- [How to complete this task]: Nothing but an exact repetition of the entries should appear in the answer.

- [Stored items]:
☆ ☆ ☆ ☆ ☆
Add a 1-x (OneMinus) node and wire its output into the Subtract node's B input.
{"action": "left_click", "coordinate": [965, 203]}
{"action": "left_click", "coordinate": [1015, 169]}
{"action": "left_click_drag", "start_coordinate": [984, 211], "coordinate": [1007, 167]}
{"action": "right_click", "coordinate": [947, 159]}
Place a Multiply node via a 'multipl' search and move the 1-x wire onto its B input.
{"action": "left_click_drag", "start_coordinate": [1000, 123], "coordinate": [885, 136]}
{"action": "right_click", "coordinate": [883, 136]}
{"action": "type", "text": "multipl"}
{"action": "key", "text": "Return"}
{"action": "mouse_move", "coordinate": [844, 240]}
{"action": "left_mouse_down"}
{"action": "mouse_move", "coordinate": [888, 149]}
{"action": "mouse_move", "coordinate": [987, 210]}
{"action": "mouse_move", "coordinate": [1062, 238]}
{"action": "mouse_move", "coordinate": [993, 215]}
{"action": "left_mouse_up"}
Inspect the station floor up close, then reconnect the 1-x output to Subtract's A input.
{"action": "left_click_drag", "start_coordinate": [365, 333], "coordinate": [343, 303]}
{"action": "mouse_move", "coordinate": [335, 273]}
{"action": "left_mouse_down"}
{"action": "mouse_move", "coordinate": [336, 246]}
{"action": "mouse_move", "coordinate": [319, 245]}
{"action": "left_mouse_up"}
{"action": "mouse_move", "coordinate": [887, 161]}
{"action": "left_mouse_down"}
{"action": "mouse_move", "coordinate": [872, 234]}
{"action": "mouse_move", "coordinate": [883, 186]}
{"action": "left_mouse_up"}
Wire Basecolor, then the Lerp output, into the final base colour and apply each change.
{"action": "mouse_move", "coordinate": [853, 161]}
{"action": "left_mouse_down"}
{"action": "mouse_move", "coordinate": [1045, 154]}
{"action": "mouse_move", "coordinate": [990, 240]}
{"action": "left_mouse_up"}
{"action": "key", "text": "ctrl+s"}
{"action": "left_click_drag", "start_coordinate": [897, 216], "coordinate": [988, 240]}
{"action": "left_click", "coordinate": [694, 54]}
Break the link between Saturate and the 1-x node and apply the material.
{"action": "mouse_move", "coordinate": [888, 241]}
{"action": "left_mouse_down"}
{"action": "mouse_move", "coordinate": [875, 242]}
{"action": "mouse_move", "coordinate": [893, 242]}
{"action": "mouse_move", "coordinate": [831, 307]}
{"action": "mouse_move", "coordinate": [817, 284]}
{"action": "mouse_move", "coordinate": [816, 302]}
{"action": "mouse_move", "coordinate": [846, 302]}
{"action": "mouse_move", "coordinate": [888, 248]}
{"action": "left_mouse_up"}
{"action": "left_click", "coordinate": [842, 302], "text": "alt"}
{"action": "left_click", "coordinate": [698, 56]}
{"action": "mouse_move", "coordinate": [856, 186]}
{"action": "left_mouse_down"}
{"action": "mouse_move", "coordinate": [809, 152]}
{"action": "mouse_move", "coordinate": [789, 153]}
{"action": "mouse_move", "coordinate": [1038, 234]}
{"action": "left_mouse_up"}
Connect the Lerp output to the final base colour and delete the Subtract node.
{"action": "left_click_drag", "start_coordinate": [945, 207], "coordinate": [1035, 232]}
☆ ☆ ☆ ☆ ☆
- [Final answer]:
Add a 1-x (OneMinus) node and wire its output into the Subtract node's B input.
{"action": "left_click", "coordinate": [965, 203]}
{"action": "left_click", "coordinate": [1015, 169]}
{"action": "left_click_drag", "start_coordinate": [984, 211], "coordinate": [1007, 167]}
{"action": "right_click", "coordinate": [947, 159]}
Place a Multiply node via a 'multipl' search and move the 1-x wire onto its B input.
{"action": "left_click_drag", "start_coordinate": [1000, 123], "coordinate": [885, 136]}
{"action": "right_click", "coordinate": [883, 136]}
{"action": "type", "text": "multipl"}
{"action": "key", "text": "Return"}
{"action": "mouse_move", "coordinate": [844, 240]}
{"action": "left_mouse_down"}
{"action": "mouse_move", "coordinate": [888, 149]}
{"action": "mouse_move", "coordinate": [987, 210]}
{"action": "mouse_move", "coordinate": [1062, 238]}
{"action": "mouse_move", "coordinate": [993, 215]}
{"action": "left_mouse_up"}
Inspect the station floor up close, then reconnect the 1-x output to Subtract's A input.
{"action": "left_click_drag", "start_coordinate": [365, 333], "coordinate": [343, 303]}
{"action": "mouse_move", "coordinate": [335, 273]}
{"action": "left_mouse_down"}
{"action": "mouse_move", "coordinate": [336, 246]}
{"action": "mouse_move", "coordinate": [319, 245]}
{"action": "left_mouse_up"}
{"action": "mouse_move", "coordinate": [887, 161]}
{"action": "left_mouse_down"}
{"action": "mouse_move", "coordinate": [872, 234]}
{"action": "mouse_move", "coordinate": [883, 186]}
{"action": "left_mouse_up"}
Wire Basecolor, then the Lerp output, into the final base colour and apply each change.
{"action": "mouse_move", "coordinate": [853, 161]}
{"action": "left_mouse_down"}
{"action": "mouse_move", "coordinate": [1045, 154]}
{"action": "mouse_move", "coordinate": [990, 240]}
{"action": "left_mouse_up"}
{"action": "key", "text": "ctrl+s"}
{"action": "left_click_drag", "start_coordinate": [897, 216], "coordinate": [988, 240]}
{"action": "left_click", "coordinate": [694, 54]}
Break the link between Saturate and the 1-x node and apply the material.
{"action": "mouse_move", "coordinate": [888, 241]}
{"action": "left_mouse_down"}
{"action": "mouse_move", "coordinate": [875, 242]}
{"action": "mouse_move", "coordinate": [893, 242]}
{"action": "mouse_move", "coordinate": [831, 307]}
{"action": "mouse_move", "coordinate": [817, 284]}
{"action": "mouse_move", "coordinate": [816, 302]}
{"action": "mouse_move", "coordinate": [846, 302]}
{"action": "mouse_move", "coordinate": [888, 248]}
{"action": "left_mouse_up"}
{"action": "left_click", "coordinate": [842, 302], "text": "alt"}
{"action": "left_click", "coordinate": [698, 56]}
{"action": "mouse_move", "coordinate": [856, 186]}
{"action": "left_mouse_down"}
{"action": "mouse_move", "coordinate": [809, 152]}
{"action": "mouse_move", "coordinate": [789, 153]}
{"action": "mouse_move", "coordinate": [1038, 234]}
{"action": "left_mouse_up"}
Connect the Lerp output to the final base colour and delete the Subtract node.
{"action": "left_click_drag", "start_coordinate": [945, 207], "coordinate": [1035, 232]}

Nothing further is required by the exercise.